From: "Avner Zarmi"
Sent: Monday, May 28, 2012 10:49:30 PM
Subject: The Word Teva'
Dear Dr NosonovskY:
Thank you for paying such close asstention during my lkittle talk on Shavu'oth night at Lake Park Synagogue.
It turns out that you were correct that the word "teva'" per se does not occur in the Biblical corpus; my memory failed me. The root occurs dozens of times with such senses as "sink, impress, impose, seal" and so on; the words matba'ath and taba'ath, both of which mean a "signet ring", both occur built on this root as well.

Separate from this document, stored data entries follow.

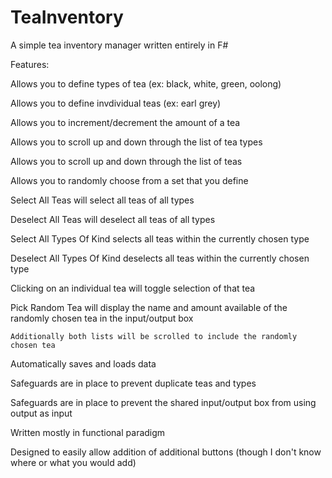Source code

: # TeaInventory

A simple tea inventory manager written entirely in F#


Features:

Allows you to define types of tea (ex: black, white, green, oolong)

Allows you to define invdividual teas (ex: earl grey)

Allows you to increment/decrement the amount of a tea

Allows you to scroll up and down through the list of tea types

Allows you to scroll up and down through the list of teas

Allows you to randomly choose from a set that you define

  Select All Teas will select all teas of all types

  Deselect All Teas will deselect all teas of all types

  Select All Types Of Kind selects all teas within the currently chosen type

  Deselect All Types Of Kind deselects all teas within the currently chosen type

  Clicking on an individual tea will toggle selection of that tea

  Pick Random Tea will display the name and amount available of the randomly chosen tea in the input/output box

    Additionally both lists will be scrolled to include the randomly chosen tea

Automatically saves and loads data

Safeguards are in place to prevent duplicate teas and types

Safeguards are in place to prevent the shared input/output box from using output as input


Written mostly in functional paradigm

Designed to easily allow addition of additional buttons (though I don't know where or what you would add)
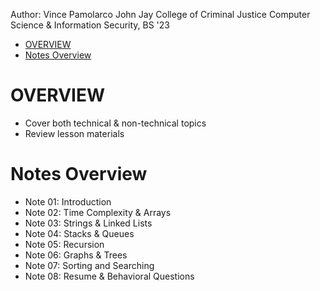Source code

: Author: Vince Pamolarco
John Jay College of Criminal Justice
Computer Science & Information Security, BS '23

- [OVERVIEW](#overview)
- [Notes Overview](#notes-overview)

# OVERVIEW
* Cover both technical & non-technical topics
* Review lesson materials

# Notes Overview
* Note 01: Introduction
* Note 02: Time Complexity & Arrays
* Note 03: Strings & Linked Lists
* Note 04: Stacks & Queues
* Note 05: Recursion
* Note 06: Graphs & Trees
* Note 07: Sorting and Searching
* Note 08: Resume & Behavioral Questions

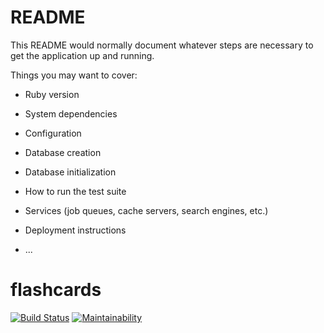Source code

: # README

This README would normally document whatever steps are necessary to get the
application up and running.

Things you may want to cover:

* Ruby version

* System dependencies

* Configuration

* Database creation

* Database initialization

* How to run the test suite

* Services (job queues, cache servers, search engines, etc.)

* Deployment instructions

* ...
# flashcards
[![Build Status](https://api.travis-ci.org/Sexypinky/flashcards.png)](https://api.travis-ci.org/Sexypinky/flashcards.svg?branch=master)
[![Maintainability](https://api.codeclimate.com/v1/badges/a72a4d46b3273899fd75/maintainability)](https://codeclimate.com/github/Sexypinky/flashcards/maintainability)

The word itself does appear prominently in Mishnaic and Midrashic sources, however. This does not preclude the possibility that the word was in use during Biblical times, only that it is not attested in the Biblical corpus, and does occur as word after the Return to Tziyyon.
Rabbi Avi Zarmi
Dear Rabbi Zarmi,
Thank you for taking very seriously my question!
Yes, you are right, the word teva' occurs in the Midrashic literature (e.g., Bamidbar Rabba 14) with the meaning of "shape" and emerges as a philosophical term in Ibn Tibbon's translation of RAMBAM's Moreh Nevuchim, where it is a translation of the Arabic term tabi'a. Ibn Tibbon explains:
"Nature [teva'] is a term that has many meanings, especially in our language, especially since I use it in place of two different Arabic terms, which themselves have different meanings. The one is tabi'a, and the other tab'. ... The philosophers already explained these two terms and the meanings each possesses. What we need to mention here are only the following: One says 'teva' with reference to the principle of any change, persistence or abiding ... any power that exists in a thing always, without changing, is called 'teva'."
Note that as a philosophical term, Nature is complimentary with Culture. Both term are Hellenistic and they are foreign to the Jewish Biblical worldview. The somewhat similar Jewish term is Toldot from the root YLD, as it represents the idea of dynamic "procreation" of the world (Hebrew worldview) as opposed to the static "imprinting" (Hellenistic view).
By the way, I enjoyed you Shiur a lot, in particular the verse from Jeremy 33:25 on the role of the the subject (accepting the Covenant) in the establishing of the physical laws.
Thank you very much for your lesson and for the response! I would love to attend you other lectures and lessons.